In summary, the choice of weights should reflect the importance of different observations in achieving your overall modeling goals and should be guided by a thorough understanding of the data and the problem context.

## 1. 均勻權重（Uniform Weights）

In [2]:
import numpy as np

actual_values = np.array([10, 15, 20, 25, 30])  # 示例實際值
predicted_values = np.array([12, 14, 22, 24, 31])  # 示例預測值

# 給所有觀測值分配相同的權重
uniform_weights = np.ones(len(actual_values))
print("Uniform Weights:", uniform_weights)


Uniform Weights: [1. 1. 1. 1. 1.]


## 2. 基於錯誤大小的權重（Error Magnitude-Based Weights）

In [4]:
threshold = 20
higher_weight = 2
lower_weight = 1

# 為高於某閾值的實際值分配更高的權重
magnitude_weights = np.where(actual_values > threshold, higher_weight, lower_weight)
print("Magnitude-Based Weights:", magnitude_weights)


Magnitude-Based Weights: [1 1 1 2 2]


## 3. 基於類別的權重（Category-Based Weights）

In [5]:
categories = np.array(['A', 'B', 'A', 'C', 'B'])  # 示例類別
weight_dict = {'A': 1, 'B': 1.5, 'C': 2}

# 根據類別分配權重
category_weights = np.array([weight_dict[category] for category in categories])
print("Category-Based Weights:", category_weights)


Category-Based Weights: [1.  1.5 1.  2.  1.5]


## 4. 基於變異性的權重（Variance-Based Weights）

In [6]:
some_feature = np.array([5, 10, 5, 15, 10])  # 示例特徵

# 分配與特徵變異性成反比的權重
variance_weights = 1 / np.var(some_feature)
print("Variance-Based Weights:", variance_weights)


Variance-Based Weights: 0.07142857142857142


## 5. 基於時間的權重（Time-Based Weights）

In [7]:
start_weight = 1
end_weight = 2

# 給予最近的觀測值更高的權重
time_weights = np.linspace(start_weight, end_weight, len(actual_values))
print("Time-Based Weights:", time_weights)

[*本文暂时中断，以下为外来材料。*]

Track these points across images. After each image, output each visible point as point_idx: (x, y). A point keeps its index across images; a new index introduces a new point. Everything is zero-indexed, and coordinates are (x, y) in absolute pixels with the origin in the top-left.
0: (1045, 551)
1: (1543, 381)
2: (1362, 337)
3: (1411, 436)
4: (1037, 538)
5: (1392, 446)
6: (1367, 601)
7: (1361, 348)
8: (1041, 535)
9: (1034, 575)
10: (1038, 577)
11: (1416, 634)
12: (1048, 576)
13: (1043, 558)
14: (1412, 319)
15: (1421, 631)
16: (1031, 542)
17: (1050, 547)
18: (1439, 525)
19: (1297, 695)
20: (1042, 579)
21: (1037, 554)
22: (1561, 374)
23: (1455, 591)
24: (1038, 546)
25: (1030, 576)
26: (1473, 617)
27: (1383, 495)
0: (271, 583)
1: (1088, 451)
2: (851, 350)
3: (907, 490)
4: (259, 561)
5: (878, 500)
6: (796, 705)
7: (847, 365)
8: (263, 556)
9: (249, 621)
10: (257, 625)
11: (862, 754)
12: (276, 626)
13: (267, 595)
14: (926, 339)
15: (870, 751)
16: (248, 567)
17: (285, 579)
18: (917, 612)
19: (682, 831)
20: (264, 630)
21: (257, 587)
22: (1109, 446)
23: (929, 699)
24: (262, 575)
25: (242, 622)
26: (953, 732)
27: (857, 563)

Time-Based Weights: [1.   1.25 1.5  1.75 2.  ]


## 6. 自定義商業邏輯的權重（Custom Business Logic Weights）

In [8]:
# 假設這裡是基於特定商業邏輯定義的權重
custom_weights = np.array([1, 2, 1, 3, 2])
print("Custom Business Logic Weights:", custom_weights)


Custom Business Logic Weights: [1 2 1 3 2]


## 7. 模型信心的權重（Model Confidence Weights）

In [10]:
model_confidence = np.array([0.8, 0.5, 0.9, 0.6, 0.7])  # 示例模型信心值

# 使用模型信心作為權重
confidence_weights = model_confidence
print("Model Confidence Weights:", confidence_weights)


Model Confidence Weights: [0.8 0.5 0.9 0.6 0.7]